• _The task_:
Apart from the images, repeat the data below exactly as written.

(Records from a data collection)
•••••
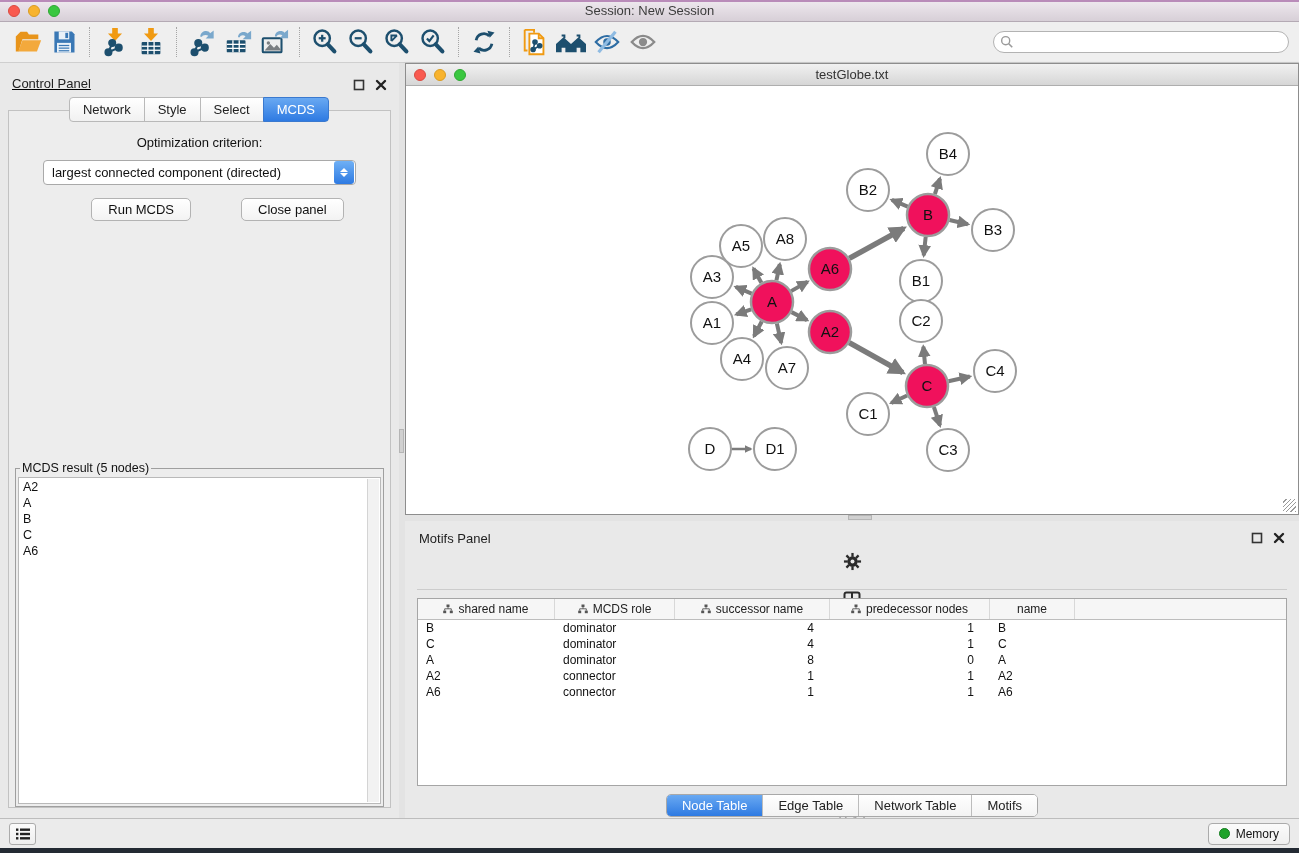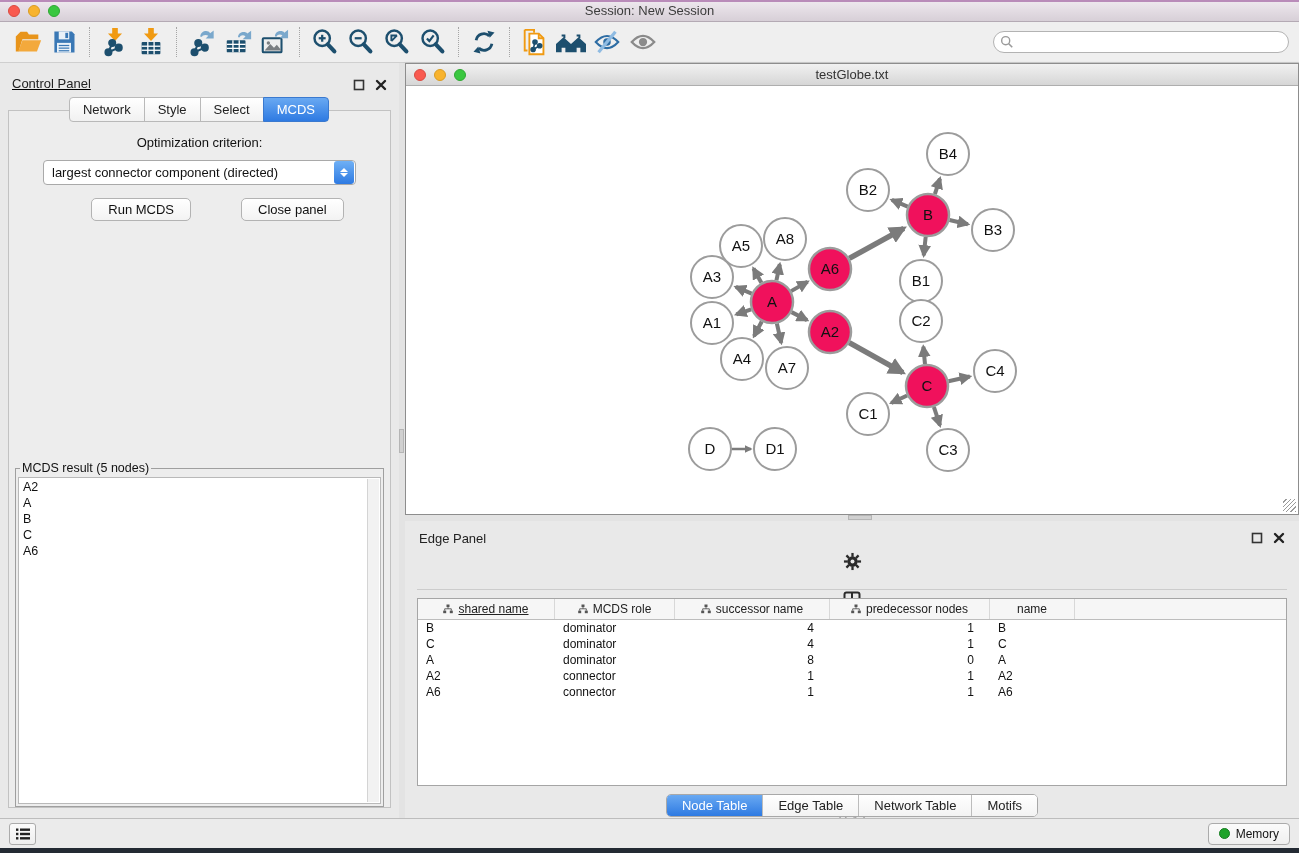--- a/index.html
+++ b/index.html
@@ -290,21 +290,21 @@
       </div>
       <div class="cp-tabs">
           <div class="cp-tab">Network</div>
           <div class="cp-tab">Style</div>
           <div class="cp-tab">Select</div>
           <div class="cp-tab active">MCDS</div>
         </div>
       <div class="cp-body">
         <div class="opt-label">Optimization criterion:</div>
         <div class="select">
-          <span class="sel-text">largest connector component (directed)</span>
+          <span class="sel-text">largest connected component (directed)</span>
           <span class="stepper">
               <span class="up"></span>
               <span class="dn"></span>
             </span>
         </div>
         <div class="cp-buttons">
           <div class="btn">Run MCDS</div>
           <div class="btn">Close panel</div>
         </div>
         <fieldset class="result-fieldset">
@@ -449,21 +449,21 @@
           <div class="resize-grip"></div>
         </div>
       </div>
 
       <div class="hsplit">
           <div class="handle"></div>
         </div>
 
       <div class="table-panel">
         <div class="tp-header">
-          <span class="tp-title">Edge Panel</span>
+          <span class="tp-title">Motifs Panel</span>
           <span class="panel-icons">
             <svg width="12" height="12" viewBox="0 0 12 12">
                 <rect x="1.5" y="1.5" width="9" height="9" fill="none" stroke="#333" stroke-width="1.6"></rect>
               </svg>
             <svg width="12" height="12" viewBox="0 0 12 12">
                 <path d="M2 2 L10 10 M10 2 L2 10" stroke="#222" stroke-width="2.4" stroke-linecap="round"></path>
               </svg>
           </span>
         </div>
         <div class="tp-toolbar">
@@ -528,21 +528,21 @@
                 </g>
               <circle cx="18.5" cy="10" r="4.8" fill="#a8a8a8"></circle>
               <path d="M16.5 8 l4 4 M20.5 8 l-4 4" stroke="#fff" stroke-width="1.4"></path>
             </svg>
           </span>
           <span class="fx-label">f(x)</span>
         </div>
 
         <div class="table-wrap">
           <div class="thead">
-              <div class="th" style="width: 137px; text-decoration: underline;">
+              <div class="th" style="width: 137px;">
                 <svg width="10" height="10" viewBox="0 0 10 10">
                   <rect x="3.5" y="0.5" width="3" height="2.6" fill="#555"></rect>
                   <rect x="0.2" y="6.6" width="3" height="2.6" fill="#555"></rect>
                   <rect x="6.8" y="6.6" width="3" height="2.6" fill="#555"></rect>
                   <path d="M5 3.1 V4.8 M1.7 6.6 V4.8 H8.3 V6.6" stroke="#555" fill="none" stroke-width="0.9"></path>
                 </svg>
                 <span>shared name</span>
               </div>
               <div class="th" style="width: 120px;">
                 <svg width="10" height="10" viewBox="0 0 10 10">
•••••
• _Task output_:
--- a/index.html
+++ b/index.html
@@ -290,21 +290,21 @@
       </div>
       <div class="cp-tabs">
           <div class="cp-tab">Network</div>
           <div class="cp-tab">Style</div>
           <div class="cp-tab">Select</div>
           <div class="cp-tab active">MCDS</div>
         </div>
       <div class="cp-body">
         <div class="opt-label">Optimization criterion:</div>
         <div class="select">
-          <span class="sel-text">largest connector component (directed)</span>
+          <span class="sel-text">largest connected component (directed)</span>
           <span class="stepper">
               <span class="up"></span>
               <span class="dn"></span>
             </span>
         </div>
         <div class="cp-buttons">
           <div class="btn">Run MCDS</div>
           <div class="btn">Close panel</div>
         </div>
         <fieldset class="result-fieldset">
@@ -449,21 +449,21 @@
           <div class="resize-grip"></div>
         </div>
       </div>
 
       <div class="hsplit">
           <div class="handle"></div>
         </div>
 
       <div class="table-panel">
         <div class="tp-header">
-          <span class="tp-title">Edge Panel</span>
+          <span class="tp-title">Motifs Panel</span>
           <span class="panel-icons">
             <svg width="12" height="12" viewBox="0 0 12 12">
                 <rect x="1.5" y="1.5" width="9" height="9" fill="none" stroke="#333" stroke-width="1.6"></rect>
               </svg>
             <svg width="12" height="12" viewBox="0 0 12 12">
                 <path d="M2 2 L10 10 M10 2 L2 10" stroke="#222" stroke-width="2.4" stroke-linecap="round"></path>
               </svg>
           </span>
         </div>
         <div class="tp-toolbar">
@@ -528,21 +528,21 @@
                 </g>
               <circle cx="18.5" cy="10" r="4.8" fill="#a8a8a8"></circle>
               <path d="M16.5 8 l4 4 M20.5 8 l-4 4" stroke="#fff" stroke-width="1.4"></path>
             </svg>
           </span>
           <span class="fx-label">f(x)</span>
         </div>
 
         <div class="table-wrap">
           <div class="thead">
-              <div class="th" style="width: 137px; text-decoration: underline;">
+              <div class="th" style="width: 137px;">
                 <svg width="10" height="10" viewBox="0 0 10 10">
                   <rect x="3.5" y="0.5" width="3" height="2.6" fill="#555"></rect>
                   <rect x="0.2" y="6.6" width="3" height="2.6" fill="#555"></rect>
                   <rect x="6.8" y="6.6" width="3" height="2.6" fill="#555"></rect>
                   <path d="M5 3.1 V4.8 M1.7 6.6 V4.8 H8.3 V6.6" stroke="#555" fill="none" stroke-width="0.9"></path>
                 </svg>
                 <span>shared name</span>
               </div>
               <div class="th" style="width: 120px;">
                 <svg width="10" height="10" viewBox="0 0 10 10">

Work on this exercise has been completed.